From: J.B. Moreno (planb@newsreaders.com)
Date: Fri Feb 21 2003 - 23:14:33 CST
On 2/21/03 5:11 PM, Bruce Lilly at <blilly@erols.com> wrote:
> Charles Lindsey wrote:
>
-snip-
>> Now it appears that, out of every 152,000 (or thereabouts) cases where it
>> ought to report "no", it actually reports "yes" about 18 times. In other
>> words, when it is _supposed_ to report "no", it falsely reports "yes"

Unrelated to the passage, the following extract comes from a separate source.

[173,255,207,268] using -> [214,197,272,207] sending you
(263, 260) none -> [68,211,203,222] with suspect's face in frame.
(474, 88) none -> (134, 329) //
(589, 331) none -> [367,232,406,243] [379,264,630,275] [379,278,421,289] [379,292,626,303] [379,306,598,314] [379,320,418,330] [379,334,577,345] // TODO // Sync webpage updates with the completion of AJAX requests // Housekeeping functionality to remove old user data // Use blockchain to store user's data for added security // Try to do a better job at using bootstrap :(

>> 0.012% of the time. Those cases are called the "false positives".
>
> No, out of the cases which match possible utf-8 sequences, the
> assumption that the charsets *is* utf-8 is wrong approximately
> half of the time. Those are the false positives. The ones which
> are known a priori not to be utf-8 (both 7-bit-only and sequences
> which cannot be utf-8) are irrelevant.
Those 152,000 messages actually exist, and are moved about usenet every
couple of days. SMTP and IMAP currently takes those 152,000 messages and
turns them into garbage, despite the fact that if they hadn't there's an
excellent chance that they would have been perfectly understandable to the
recipients.
We are suggesting a test that makes an exception for just 43 of those
152,000 messages, and you think it's significant that some of those 43
messages *may* end up being treated as garbage instead of *being* garbage
(because SMTP and IMAP destroyed them)?
-- J.B. Moreno